Thursday, April 30, 2009

Special Prayer Session

One of the most contested things about Israeli Independence day among various religious sects is whether to say hallel and if so, with a bracha or without. Before moving to Israel, I had never celebrated Israeli Independence Day (though as I'm writing this, I seem to recall a BBQ at my parents house once). After I got here I joined a religious zionist community and started celebrating the independence. I have been going to special prayers every year since I got here, though I still haven't said hallel with a bracha. It's a lot more then just hallel, they add in a whole bunch of stuff including blowing the shofar at night and reading a haftorah (without a bracha) during the day.

This year after the bris, we had thought we were going to hang out with my aunt and uncle who are here (for the first time) on a mission. We couldn't get ahold of them right away so we decided to go to the kotel for a little bit. They called as we were driving to their hotel and told us that the group was doing something that evening, so they wouldn't be able to get together with us until the next day for the family BBQ. We realized after we hung up that their hotel was across the street from the parking lot, so we stopped in the hotel anyways and visited for a bit. We continued on our way to the wall and the kids were all complaining that they were starving hungry (apparantly they forgot you are supposed to eat at a bris) so we stopped for pizza (70 shekel a pie in the old city, איזה מכה.

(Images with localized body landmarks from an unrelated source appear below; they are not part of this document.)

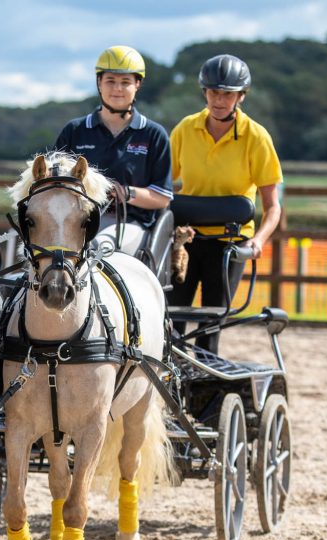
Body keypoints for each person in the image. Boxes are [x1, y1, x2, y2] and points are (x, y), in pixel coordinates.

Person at [167, 54, 283, 353]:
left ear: (240, 96)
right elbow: (164, 182)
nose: (219, 100)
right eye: (214, 92)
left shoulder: (256, 137)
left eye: (227, 94)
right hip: (187, 238)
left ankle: (206, 378)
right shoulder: (185, 130)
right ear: (204, 92)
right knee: (172, 314)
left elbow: (272, 206)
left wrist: (259, 240)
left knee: (212, 318)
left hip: (230, 240)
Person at [54, 46, 173, 258]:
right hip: (77, 219)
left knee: (98, 247)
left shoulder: (154, 135)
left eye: (125, 82)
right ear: (99, 83)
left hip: (130, 223)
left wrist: (125, 193)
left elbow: (162, 198)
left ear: (137, 84)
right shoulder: (74, 131)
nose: (117, 88)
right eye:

We then realized that we would be right on time for special prayers at the wall, so we hurried on down. They were just finishing up the speeches and we watched as they raised the flag to full mast and put out the big memorial flame that had been burning next to the Wall throughout Memorial Day. We then proceeded to do special prayers. Special Prayers (which includes the normal evening service) was very, very long. The first part was read repetitively half of a pasuk by the chazzan and the other half by the people, sometime. They were chanting sefardically as well (though nobody slaughtered a goat) and tried to throw in the tune of Hatikva as many times as they could during the reading/chanting. Hallel took way too long. Did you know that you could do the entire hatikva tune for each הודו לה' כי טוב. I hadn't know it was possible.

We decided to leave immediately afterwards and did not stay for the dancing.

We got to my brother's in Modiin (where we were staying) around 11:00 PM and then we started the grill up. My brother made a rub for the grilled chicken that was a bit strong, it was based on spicy paprika. It was a good way to end the evening.